> Given task:
Swap "bounding box" for "enclosing box" throughout the records below, leaving everything else unchanged.

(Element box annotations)
Begin
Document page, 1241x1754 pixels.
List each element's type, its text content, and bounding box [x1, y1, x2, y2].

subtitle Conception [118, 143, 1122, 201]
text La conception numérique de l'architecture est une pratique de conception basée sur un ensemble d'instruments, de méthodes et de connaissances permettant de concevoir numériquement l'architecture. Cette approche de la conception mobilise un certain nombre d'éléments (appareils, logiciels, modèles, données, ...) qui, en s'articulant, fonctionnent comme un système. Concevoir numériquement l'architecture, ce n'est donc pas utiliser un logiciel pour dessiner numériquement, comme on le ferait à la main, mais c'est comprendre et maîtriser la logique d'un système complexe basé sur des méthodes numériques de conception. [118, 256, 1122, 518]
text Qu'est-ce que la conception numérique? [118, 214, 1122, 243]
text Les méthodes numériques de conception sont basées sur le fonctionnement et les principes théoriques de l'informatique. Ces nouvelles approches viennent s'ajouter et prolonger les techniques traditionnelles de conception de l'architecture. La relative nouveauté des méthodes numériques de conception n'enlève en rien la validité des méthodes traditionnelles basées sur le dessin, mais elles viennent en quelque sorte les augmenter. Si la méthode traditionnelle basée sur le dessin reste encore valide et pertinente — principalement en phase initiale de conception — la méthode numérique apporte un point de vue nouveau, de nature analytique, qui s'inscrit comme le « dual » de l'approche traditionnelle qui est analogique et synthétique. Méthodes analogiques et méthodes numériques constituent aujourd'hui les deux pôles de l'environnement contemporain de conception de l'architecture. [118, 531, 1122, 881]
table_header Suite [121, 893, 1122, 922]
End
> Answer in full:
Document page, 1241x1754 pixels.
List each element's type, its text content, and enclosing box [x1, y1, x2, y2].

subtitle Conception [118, 143, 1122, 201]
text La conception numérique de l'architecture est une pratique de conception basée sur un ensemble d'instruments, de méthodes et de connaissances permettant de concevoir numériquement l'architecture. Cette approche de la conception mobilise un certain nombre d'éléments (appareils, logiciels, modèles, données, ...) qui, en s'articulant, fonctionnent comme un système. Concevoir numériquement l'architecture, ce n'est donc pas utiliser un logiciel pour dessiner numériquement, comme on le ferait à la main, mais c'est comprendre et maîtriser la logique d'un système complexe basé sur des méthodes numériques de conception. [118, 256, 1122, 518]
text Qu'est-ce que la conception numérique? [118, 214, 1122, 243]
text Les méthodes numériques de conception sont basées sur le fonctionnement et les principes théoriques de l'informatique. Ces nouvelles approches viennent s'ajouter et prolonger les techniques traditionnelles de conception de l'architecture. La relative nouveauté des méthodes numériques de conception n'enlève en rien la validité des méthodes traditionnelles basées sur le dessin, mais elles viennent en quelque sorte les augmenter. Si la méthode traditionnelle basée sur le dessin reste encore valide et pertinente — principalement en phase initiale de conception — la méthode numérique apporte un point de vue nouveau, de nature analytique, qui s'inscrit comme le « dual » de l'approche traditionnelle qui est analogique et synthétique. Méthodes analogiques et méthodes numériques constituent aujourd'hui les deux pôles de l'environnement contemporain de conception de l'architecture. [118, 531, 1122, 881]
table_header Suite [121, 893, 1122, 922]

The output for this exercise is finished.